» Task directions
Every line containing the string "myString" should be returned from the records.

» Plain-text document sources
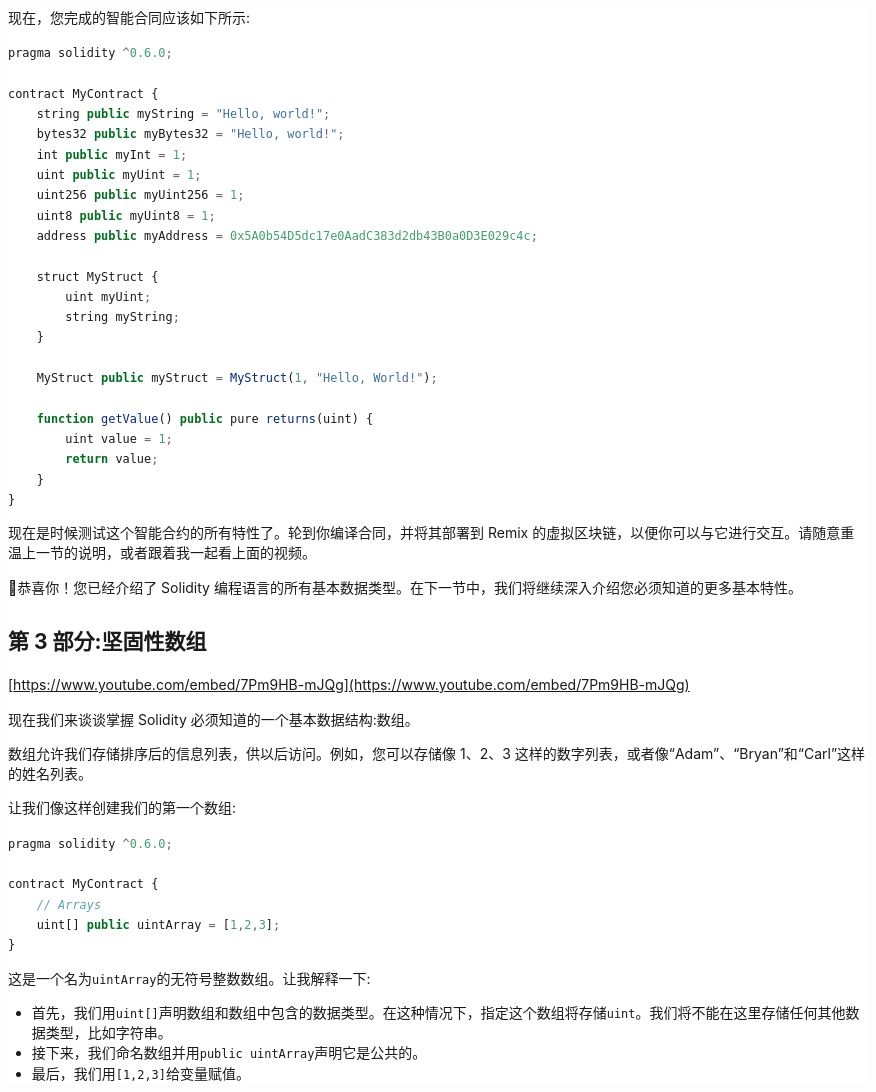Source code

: 现在，您完成的智能合同应该如下所示:

```js
pragma solidity ^0.6.0;

contract MyContract {
    string public myString = "Hello, world!";
    bytes32 public myBytes32 = "Hello, world!";
    int public myInt = 1;
    uint public myUint = 1;
    uint256 public myUint256 = 1;
    uint8 public myUint8 = 1;
    address public myAddress = 0x5A0b54D5dc17e0AadC383d2db43B0a0D3E029c4c;

    struct MyStruct {
        uint myUint;
        string myString;
    }

    MyStruct public myStruct = MyStruct(1, "Hello, World!");

    function getValue() public pure returns(uint) {
        uint value = 1;
        return value;
    }
} 
```

现在是时候测试这个智能合约的所有特性了。轮到你编译合同，并将其部署到 Remix 的虚拟区块链，以便你可以与它进行交互。请随意重温上一节的说明，或者跟着我一起看上面的视频。

🎉恭喜你！您已经介绍了 Solidity 编程语言的所有基本数据类型。在下一节中，我们将继续深入介绍您必须知道的更多基本特性。

## 第 3 部分:坚固性数组

[https://www.youtube.com/embed/7Pm9HB-mJQg](https://www.youtube.com/embed/7Pm9HB-mJQg)

现在我们来谈谈掌握 Solidity 必须知道的一个基本数据结构:数组。

数组允许我们存储排序后的信息列表，供以后访问。例如，您可以存储像 1、2、3 这样的数字列表，或者像“Adam”、“Bryan”和“Carl”这样的姓名列表。

让我们像这样创建我们的第一个数组:

```js
pragma solidity ^0.6.0;

contract MyContract {
    // Arrays
    uint[] public uintArray = [1,2,3];
} 
```

这是一个名为`uintArray`的无符号整数数组。让我解释一下:

*   首先，我们用`uint[]`声明数组和数组中包含的数据类型。在这种情况下，指定这个数组将存储`uint`。我们将不能在这里存储任何其他数据类型，比如字符串。
*   接下来，我们命名数组并用`public uintArray`声明它是公共的。
*   最后，我们用`[1,2,3]`给变量赋值。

» Exercise result
    string public myString = "Hello, world!";
        string myString;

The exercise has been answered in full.